If you love haiku (and who doesn’t?) and you love mystery stories, Fran Pickering’s The Haiku Murder is for you. It’s one of her four “Josie Clark in Japan” mystery series books, along with The Tokyo Karaoke Murder, The Cherry Blossom Murder, and The Bullet Train Murder. Josie joins her company on a team-building excursion from Tokyo to Matsuyama, coordinated by Haiku Country Tours, to participate in a haiku-writing outing and to visit haiku sites in Matsuyama, birthplace of Shiki, Kyoshi, and other famous poets. Then an enigmatic company leader falls from the top of Matsuyama Castle—or was he pushed?

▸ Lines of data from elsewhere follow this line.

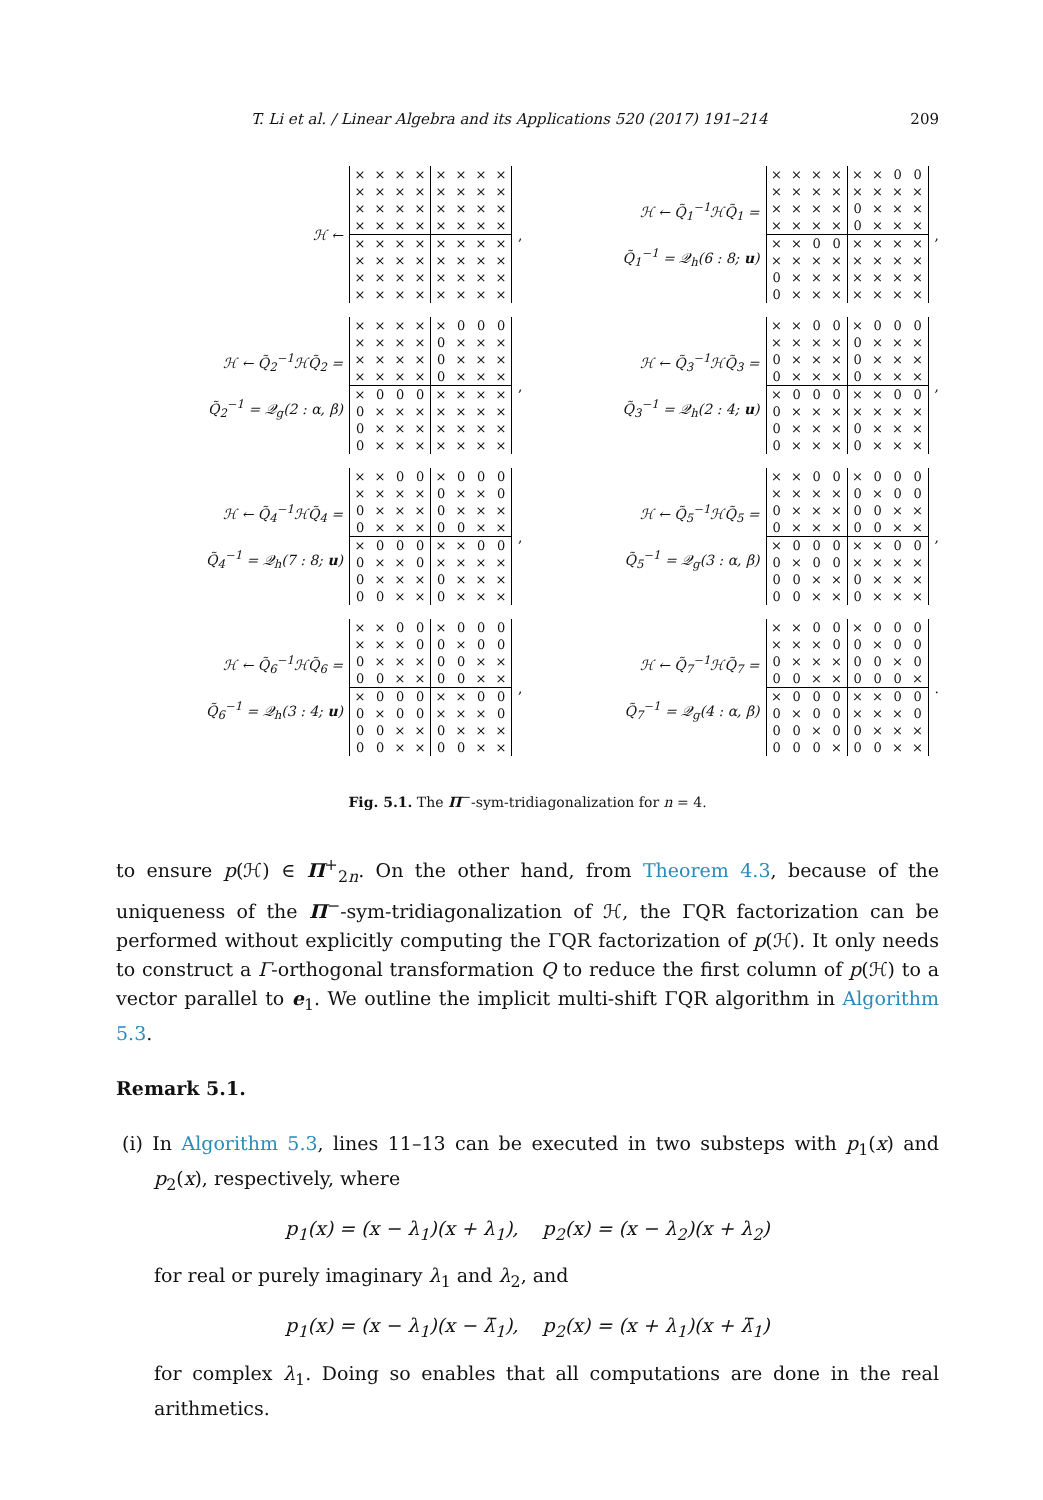T. Li et al. / Linear Algebra and its Applications 520 (2017) 191–214 209
ℋ ←
| × | × | × | × | × | × | × | × |
| × | × | × | × | × | × | × | × |
| × | × | × | × | × | × | × | × |
| × | × | × | × | × | × | × | × |
| × | × | × | × | × | × | × | × |
| × | × | × | × | × | × | × | × |
| × | × | × | × | × | × | × | × |
| × | × | × | × | × | × | × | × |
,
ℋ ← Q̃<sub>1</sub><sup>−1</sup>ℋQ̃<sub>1</sub> =
Q̃<sub>1</sub><sup>−1</sup> = 𝒬<sub>h</sub>(6 : 8; u)
| × | × | × | × | × | × | 0 | 0 |
| × | × | × | × | × | × | × | × |
| × | × | × | × | 0 | × | × | × |
| × | × | × | × | 0 | × | × | × |
| × | × | 0 | 0 | × | × | × | × |
| × | × | × | × | × | × | × | × |
| 0 | × | × | × | × | × | × | × |
| 0 | × | × | × | × | × | × | × |
,
ℋ ← Q̃<sub>2</sub><sup>−1</sup>ℋQ̃<sub>2</sub> =
Q̃<sub>2</sub><sup>−1</sup> = 𝒬<sub>g</sub>(2 : α, β)
| × | × | × | × | × | 0 | 0 | 0 |
| × | × | × | × | 0 | × | × | × |
| × | × | × | × | 0 | × | × | × |
| × | × | × | × | 0 | × | × | × |
| × | 0 | 0 | 0 | × | × | × | × |
| 0 | × | × | × | × | × | × | × |
| 0 | × | × | × | × | × | × | × |
| 0 | × | × | × | × | × | × | × |
,
ℋ ← Q̃<sub>3</sub><sup>−1</sup>ℋQ̃<sub>3</sub> =
Q̃<sub>3</sub><sup>−1</sup> = 𝒬<sub>h</sub>(2 : 4; u)
| × | × | 0 | 0 | × | 0 | 0 | 0 |
| × | × | × | × | 0 | × | × | × |
| 0 | × | × | × | 0 | × | × | × |
| 0 | × | × | × | 0 | × | × | × |
| × | 0 | 0 | 0 | × | × | 0 | 0 |
| 0 | × | × | × | × | × | × | × |
| 0 | × | × | × | 0 | × | × | × |
| 0 | × | × | × | 0 | × | × | × |
,
ℋ ← Q̃<sub>4</sub><sup>−1</sup>ℋQ̃<sub>4</sub> =
Q̃<sub>4</sub><sup>−1</sup> = 𝒬<sub>h</sub>(7 : 8; u)
| × | × | 0 | 0 | × | 0 | 0 | 0 |
| × | × | × | × | 0 | × | × | 0 |
| 0 | × | × | × | 0 | × | × | × |
| 0 | × | × | × | 0 | 0 | × | × |
| × | 0 | 0 | 0 | × | × | 0 | 0 |
| 0 | × | × | 0 | × | × | × | × |
| 0 | × | × | × | 0 | × | × | × |
| 0 | 0 | × | × | 0 | × | × | × |
,
ℋ ← Q̃<sub>5</sub><sup>−1</sup>ℋQ̃<sub>5</sub> =
Q̃<sub>5</sub><sup>−1</sup> = 𝒬<sub>g</sub>(3 : α, β)
| × | × | 0 | 0 | × | 0 | 0 | 0 |
| × | × | × | × | 0 | × | 0 | 0 |
| 0 | × | × | × | 0 | 0 | × | × |
| 0 | × | × | × | 0 | 0 | × | × |
| × | 0 | 0 | 0 | × | × | 0 | 0 |
| 0 | × | 0 | 0 | × | × | × | × |
| 0 | 0 | × | × | 0 | × | × | × |
| 0 | 0 | × | × | 0 | × | × | × |
,
ℋ ← Q̃<sub>6</sub><sup>−1</sup>ℋQ̃<sub>6</sub> =
Q̃<sub>6</sub><sup>−1</sup> = 𝒬<sub>h</sub>(3 : 4; u)
| × | × | 0 | 0 | × | 0 | 0 | 0 |
| × | × | × | 0 | 0 | × | 0 | 0 |
| 0 | × | × | × | 0 | 0 | × | × |
| 0 | 0 | × | × | 0 | 0 | × | × |
| × | 0 | 0 | 0 | × | × | 0 | 0 |
| 0 | × | 0 | 0 | × | × | × | 0 |
| 0 | 0 | × | × | 0 | × | × | × |
| 0 | 0 | × | × | 0 | 0 | × | × |
,
ℋ ← Q̃<sub>7</sub><sup>−1</sup>ℋQ̃<sub>7</sub> =
Q̃<sub>7</sub><sup>−1</sup> = 𝒬<sub>g</sub>(4 : α, β)
| × | × | 0 | 0 | × | 0 | 0 | 0 |
| × | × | × | 0 | 0 | × | 0 | 0 |
| 0 | × | × | × | 0 | 0 | × | 0 |
| 0 | 0 | × | × | 0 | 0 | 0 | × |
| × | 0 | 0 | 0 | × | × | 0 | 0 |
| 0 | × | 0 | 0 | × | × | × | 0 |
| 0 | 0 | × | 0 | 0 | × | × | × |
| 0 | 0 | 0 | × | 0 | 0 | × | × |
.
Fig. 5.1. The Π<sup>−</sup>-sym-tridiagonalization for n = 4.
to ensure p(ℋ) ∈ Π<sup>+</sup><sub>2n</sub>. On the other hand, from Theorem 4.3, because of the uniqueness of the Π<sup>−</sup>-sym-tridiagonalization of ℋ, the ΓQR factorization can be performed without explicitly computing the ΓQR factorization of p(ℋ). It only needs to construct a Γ-orthogonal transformation Q to reduce the first column of p(ℋ) to a vector parallel to e<sub>1</sub>. We outline the implicit multi-shift ΓQR algorithm in Algorithm 5.3.
Remark 5.1.
(i) In Algorithm 5.3, lines 11–13 can be executed in two substeps with p<sub>1</sub>(x) and p<sub>2</sub>(x), respectively, where
p<sub>1</sub>(x) = (x − λ<sub>1</sub>)(x + λ<sub>1</sub>), p<sub>2</sub>(x) = (x − λ<sub>2</sub>)(x + λ<sub>2</sub>)
for real or purely imaginary λ<sub>1</sub> and λ<sub>2</sub>, and
p<sub>1</sub>(x) = (x − λ<sub>1</sub>)(x − λ̄<sub>1</sub>), p<sub>2</sub>(x) = (x + λ<sub>1</sub>)(x + λ̄<sub>1</sub>)
for complex λ<sub>1</sub>. Doing so enables that all computations are done in the real arithmetics.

Josie seeks to find out what really happened, and to locate his missing messenger bag. What was so important in that bag? Haiku make their most prominent appearance in the opening chapters, and they serve as a key plot device, but beyond that this novel may appeal more for its engaging depiction of modern Japan, and many contemporary and traditional cultural practices, such as rituals for the murdered man’s funeral. If you know Tokyo and Matsuyama, you’ll recognize many famous locations, and yet also ordinary locations too, and you’ll feel like you’re there. Some characters are a little hard to keep straight, but mostly this is a fun-to-read whodunit, with cultural observations intertwined—and haiku.